All other systems reviewed and negative

Physical Exam:

General: Patient is crying and slightly fussy

Vitals: Temperature is 101.4, pulse 189, respiratory rate 46, blood pressure 91/52, O2 saturation 100%, weight 9.3 pounds

HEENT: Anterior fontanel is soft and flat. Red reflex is positive. Right tympanic membrane is clear. Left tympanic membrane is erythematous and full. Wet oral mucosa. No oral lesions or cervical masses

Lungs and chest: Clear to auscultation bilaterally. No retractions

Cardiovascular: Tachycardia, S1 and S2. Regular rate and rhythm without murmur

Abdomen: Soft, nontender, nondistended. No hepatosplenomegaly. No masses.

Extremities: Full range of motion and moves equally

Genitalia: Normal male type without abnormality.

Skin: No lesions

Neurologic: Appropriate tone and strength

Laboratory data: Patient had white blood cells 9.5 with 72% neutrophils, 5% bands, 20% lymphocytes, hemoglobin and hematocrit 12.1/35.7, platelets 277. Serum electrolytes: Sodium 139, potassium 4, chloride 108, bicarbonate 22. BUN 5, creatinine 0.2, blood sugar 102, calcium 9.6. Urine test is white blood cells 2-4, and urine culture is pending. Blood culture pending. CSF: White blood cells 0, RBC 0. Gram stain: No bacteria. Protein 39.1 and glucose is 59 mg/dL.

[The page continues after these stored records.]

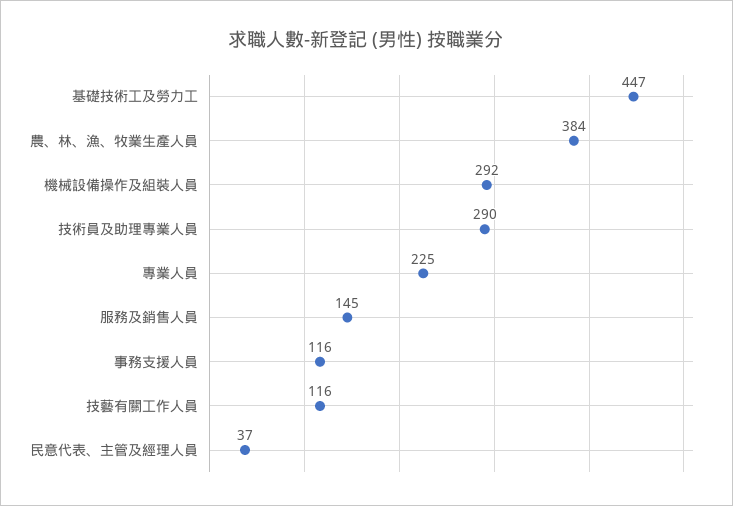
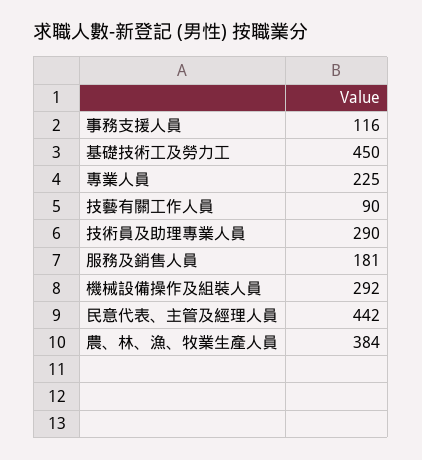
  {
-   "基礎技術工及勞力工": 447,
+   "基礎技術工及勞力工": 450,
    "農、林、漁、牧業生產人員": 384,
    "機械設備操作及組裝人員": 292,
    "技術員及助理專業人員": 290,
    "專業人員": 225,
-   "服務及銷售人員": 145,
+   "服務及銷售人員": 181,
    "事務支援人員": 116,
-   "技藝有關工作人員": 116,
+   "技藝有關工作人員": 90,
-   "民意代表、主管及經理人員": 37
+   "民意代表、主管及經理人員": 442
  }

Diagnostic studies: Chest x-ray normal.

Assessment/Plan: Would like to rule out bacteremia for acute pyrexia due to patient’s age and having fever with no obvious infection source. Start IV ampicillin 200 mg every 6 hours and Claforan 200 mg every 6 hours. IV fluid D5 ¼ normal saline with 20 mEq KCl/L to run at 16 mL per hour. Simethicone 20 mg every 6 hours for fussiness. I discussed the potential diagnosis with the mother and answered her question, and then advised the father to quit smoking.

Find Out Where This Pediatrician Went Awry

Did you spot the problems with this chart? Unfortunately, this chart can’t be coded. For initial hospital care, the minimal documentation to code the history is "detailed," but the documentation in this case only supports the expanded problem-focused level.

Here’s why: A detailed history requires four elements of the history of present illness (HPI), but this chart’s HPI is very sparse. The chief complaint is equally thin, so the coder wouldn’t be able to get any HPI from that.

HPI redo: To make this chart codeable, the HPI would need to say something more along the lines of "The baby has been fussy and has been crying for 12 hours straight (quality). He seems to cry in particular when he breastfeeds and makes bowel movements (modifying factors), so the mother believes he has a stomach issue (location). The crying began two days ago (duration) and occurs mainly in the afternoons (timing). He also has watery eyes and a fever (associated signs and symptoms). Now this HPI has five elements, thus making it codeable.

Time option: In the absence of an appropriate HPI, the pediatrician would be able to code the visit based on time spent with the patient if that was documented. To qualify for 99223, which the pediatrician in this case reported, the doctor would have to document 70 minutes spent at the bedside and on the patient’s hospital floor or unit, with at least 35 minutes of that spent counseling or coordinating care.